Exercise> Turn these lines into a numbered list, skipping any blank ones and leaving the pictures out.
[[ Data to use open ]]
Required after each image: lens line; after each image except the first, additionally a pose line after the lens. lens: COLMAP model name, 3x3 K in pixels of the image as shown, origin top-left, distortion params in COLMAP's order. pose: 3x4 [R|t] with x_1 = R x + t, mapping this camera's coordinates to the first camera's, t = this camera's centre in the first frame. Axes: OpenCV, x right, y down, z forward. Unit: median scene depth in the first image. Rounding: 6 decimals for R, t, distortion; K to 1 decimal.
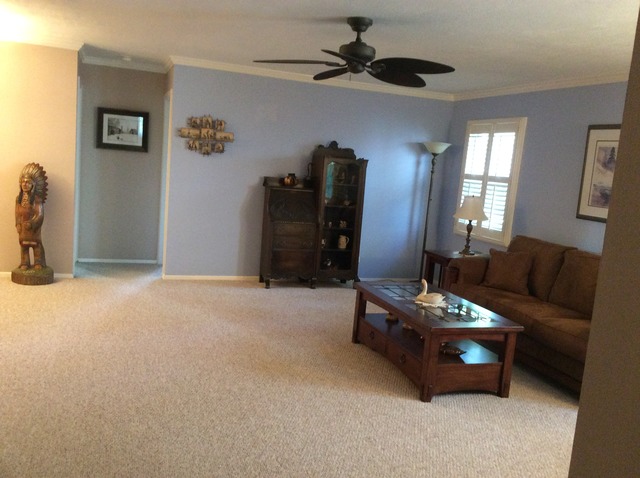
lens RADIAL K [[588.3, 0, 320.0], [0, 588.3, 239.0], [0, 0, 1]] dist [0.004891, 0.003754]
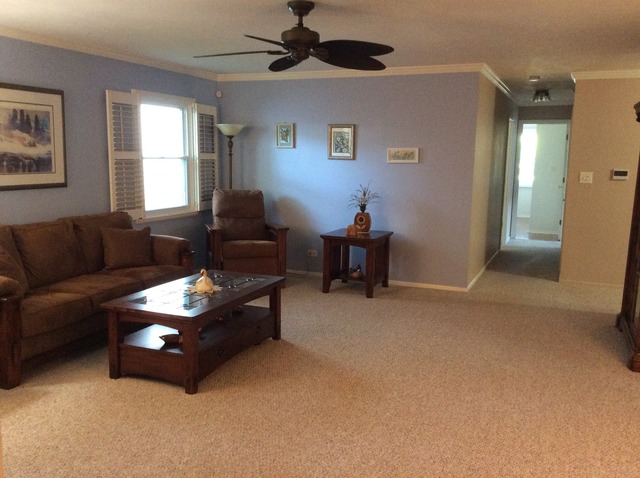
lens RADIAL K [[588.3, 0, 320.0], [0, 588.3, 239.0], [0, 0, 1]] dist [0.004891, 0.003754]
pose [[-0.731478, -0.206193, 0.649942, -0.637449], [0.020583, 0.946071, 0.323304, -0.314777], [-0.681554, 0.249868, -0.687786, 1.699327]]
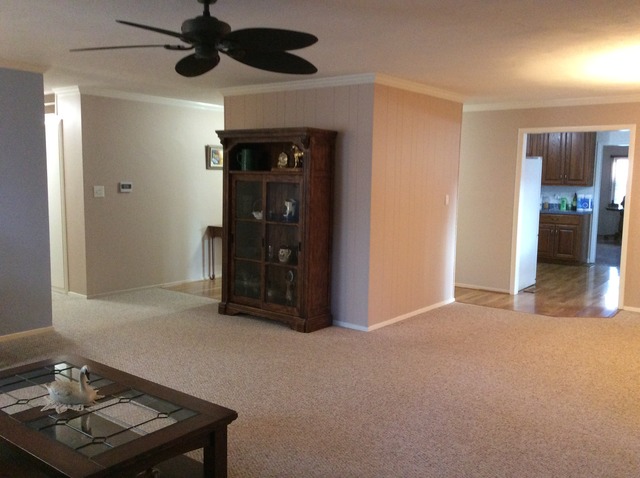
lens RADIAL K [[588.3, 0, 320.0], [0, 588.3, 239.0], [0, 0, 1]] dist [0.004891, 0.003754]
pose [[-0.832679, -0.050381, -0.551460, 0.341391], [-0.176174, 0.968213, 0.177559, -0.201589], [0.524985, 0.245002, -0.815086, 1.734226]]
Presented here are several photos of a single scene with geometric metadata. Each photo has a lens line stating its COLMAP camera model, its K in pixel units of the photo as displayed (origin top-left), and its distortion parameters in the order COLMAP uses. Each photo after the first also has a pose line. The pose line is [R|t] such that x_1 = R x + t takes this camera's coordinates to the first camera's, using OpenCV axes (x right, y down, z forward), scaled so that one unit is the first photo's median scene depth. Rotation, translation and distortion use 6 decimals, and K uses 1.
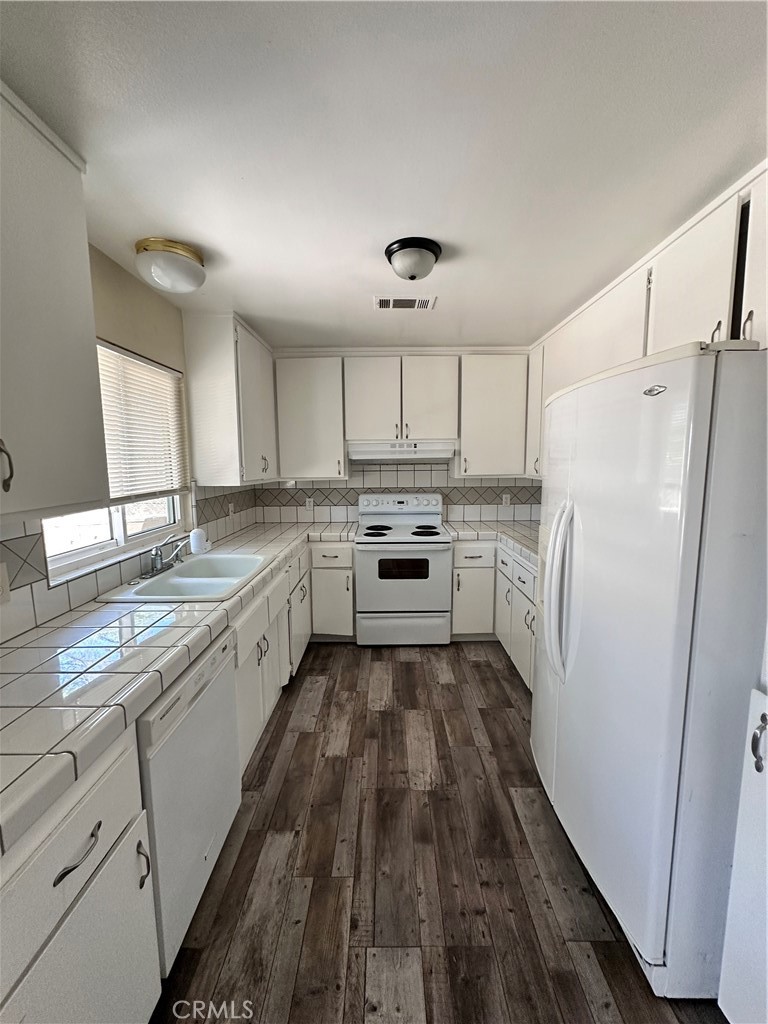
lens RADIAL K [[407.9, 0, 384.9], [0, 407.9, 511.9], [0, 0, 1]] dist [0.003968, 0.000490]
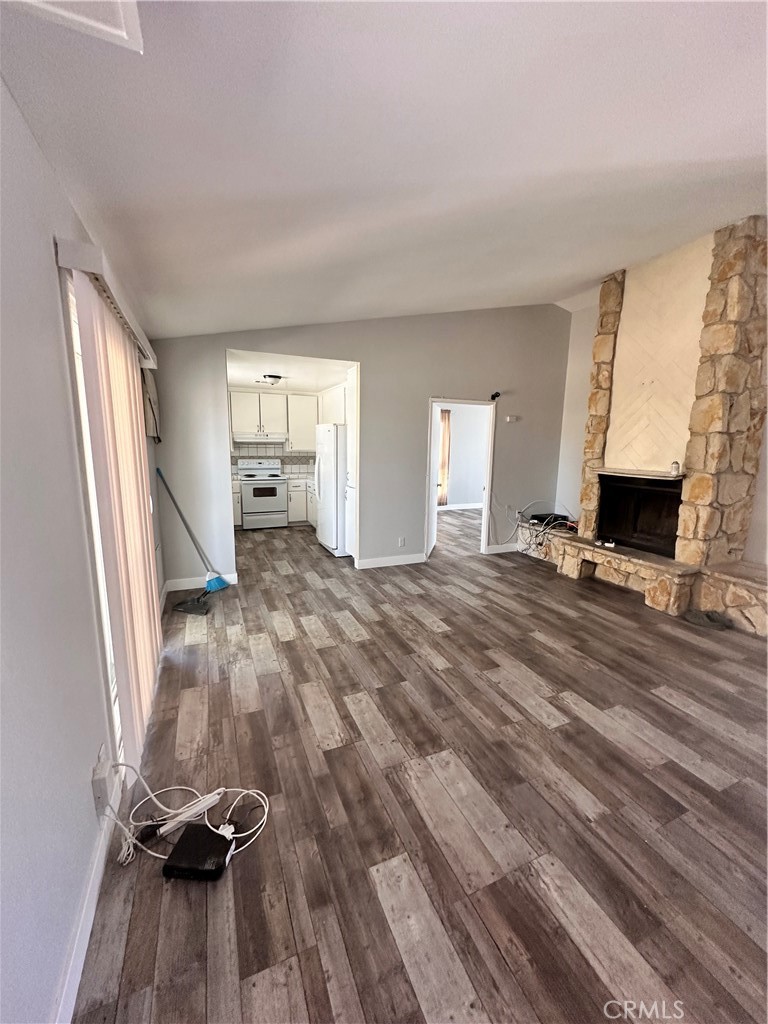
lens RADIAL K [[407.9, 0, 386.4], [0, 407.9, 508.2], [0, 0, 1]] dist [0.003968, 0.000490]
pose [[0.911454, -0.041685, 0.409285, -0.256083], [0.026185, 0.998714, 0.043404, 0.144101], [-0.410568, -0.028844, 0.911373, -1.247755]]
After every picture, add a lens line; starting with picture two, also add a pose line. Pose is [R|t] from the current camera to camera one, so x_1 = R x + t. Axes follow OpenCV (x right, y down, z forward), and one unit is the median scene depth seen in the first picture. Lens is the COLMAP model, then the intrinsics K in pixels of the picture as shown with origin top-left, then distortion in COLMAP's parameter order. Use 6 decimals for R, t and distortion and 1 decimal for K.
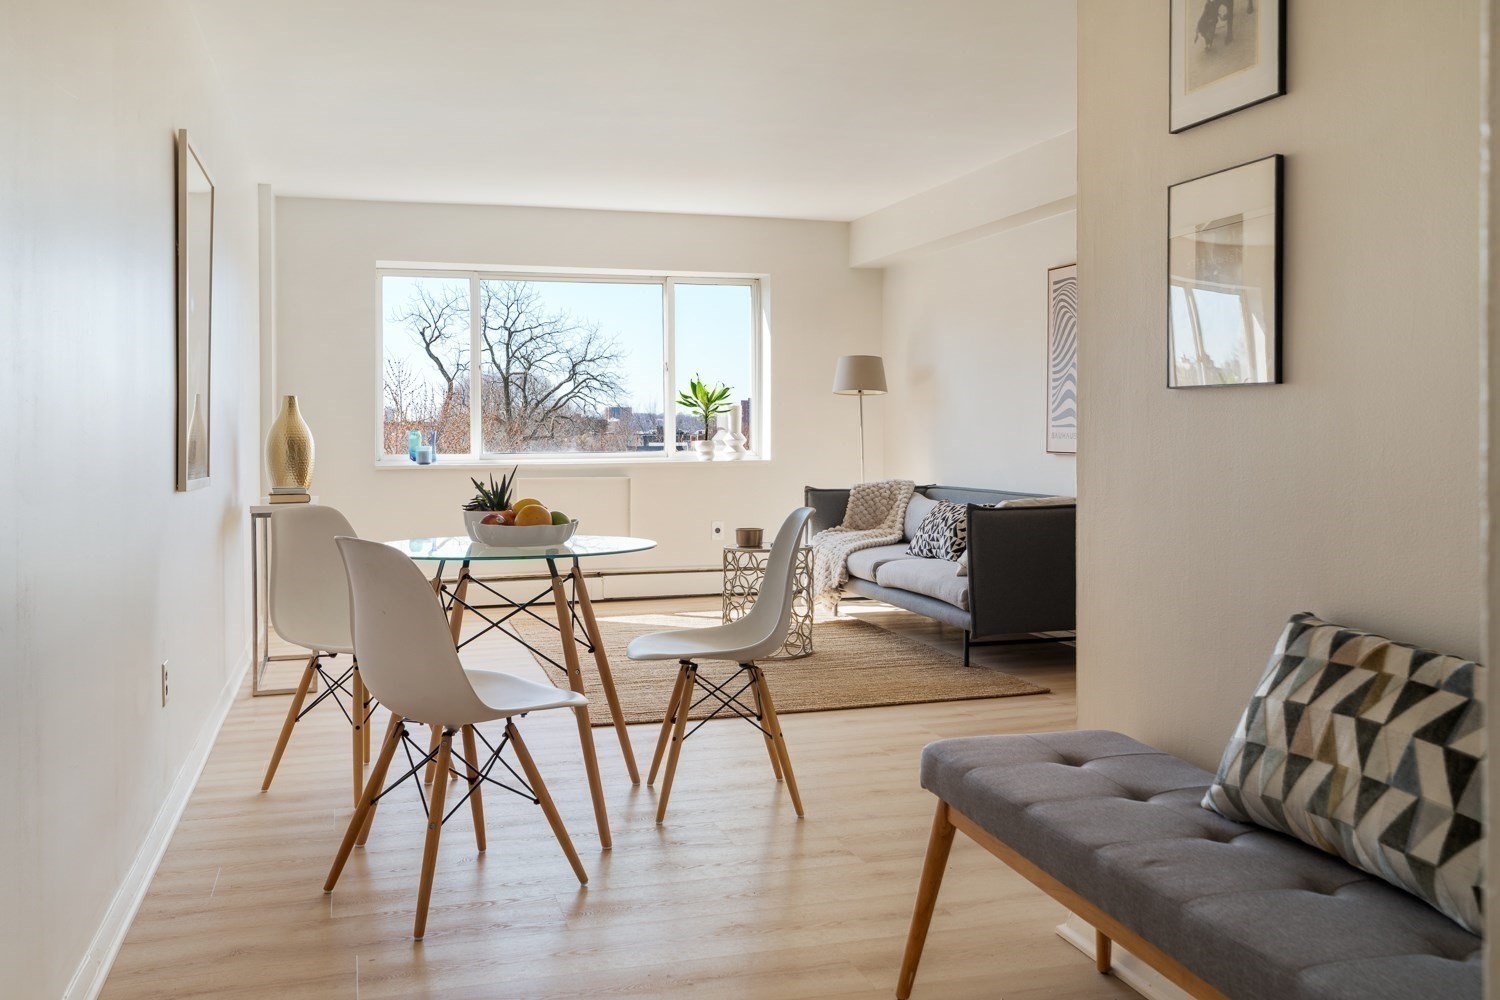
[[ Data to use closed ]]
Response for this exercise>
1. Required after each image: lens line; after each image except the first, additionally a pose line after the lens. lens: COLMAP model name, 3x3 K in pixels of the image as shown, origin top-left, distortion params in COLMAP's order. pose: 3x4 [R|t] with x_1 = R x + t, mapping this camera's coordinates to the first camera's, t = this camera's centre in the first frame. Axes: OpenCV, x right, y down, z forward. Unit: median scene depth in the first image. Rounding: 6 decimals for R, t, distortion; K to 1 decimal.
2. lens RADIAL K [[588.3, 0, 320.0], [0, 588.3, 239.0], [0, 0, 1]] dist [0.004891, 0.003754]
3. lens RADIAL K [[588.3, 0, 320.0], [0, 588.3, 239.0], [0, 0, 1]] dist [0.004891, 0.003754]
4. pose [[-0.731478, -0.206193, 0.649942, -0.637449], [0.020583, 0.946071, 0.323304, -0.314777], [-0.681554, 0.249868, -0.687786, 1.699327]]
5. lens RADIAL K [[588.3, 0, 320.0], [0, 588.3, 239.0], [0, 0, 1]] dist [0.004891, 0.003754]
6. pose [[-0.832679, -0.050381, -0.551460, 0.341391], [-0.176174, 0.968213, 0.177559, -0.201589], [0.524985, 0.245002, -0.815086, 1.734226]]
7. Presented here are several photos of a single scene with geometric metadata. Each photo has a lens line stating its COLMAP camera model, its K in pixel units of the photo as displayed (origin top-left), and its distortion parameters in the order COLMAP uses. Each photo after the first also has a pose line. The pose line is [R|t] such that x_1 = R x + t takes this camera's coordinates to the first camera's, using OpenCV axes (x right, y down, z forward), scaled so that one unit is the first photo's median scene depth. Rotation, translation and distortion use 6 decimals, and K uses 1.
8. lens RADIAL K [[407.9, 0, 384.9], [0, 407.9, 511.9], [0, 0, 1]] dist [0.003968, 0.000490]
9. lens RADIAL K [[407.9, 0, 386.4], [0, 407.9, 508.2], [0, 0, 1]] dist [0.003968, 0.000490]
10. pose [[0.911454, -0.041685, 0.409285, -0.256083], [0.026185, 0.998714, 0.043404, 0.144101], [-0.410568, -0.028844, 0.911373, -1.247755]]
11. After every picture, add a lens line; starting with picture two, also add a pose line. Pose is [R|t] from the current camera to camera one, so x_1 = R x + t. Axes follow OpenCV (x right, y down, z forward), and one unit is the median scene depth seen in the first picture. Lens is the COLMAP model, then the intrinsics K in pixels of the picture as shown with origin top-left, then distortion in COLMAP's parameter order. Use 6 decimals for R, t and distortion and 1 decimal for K.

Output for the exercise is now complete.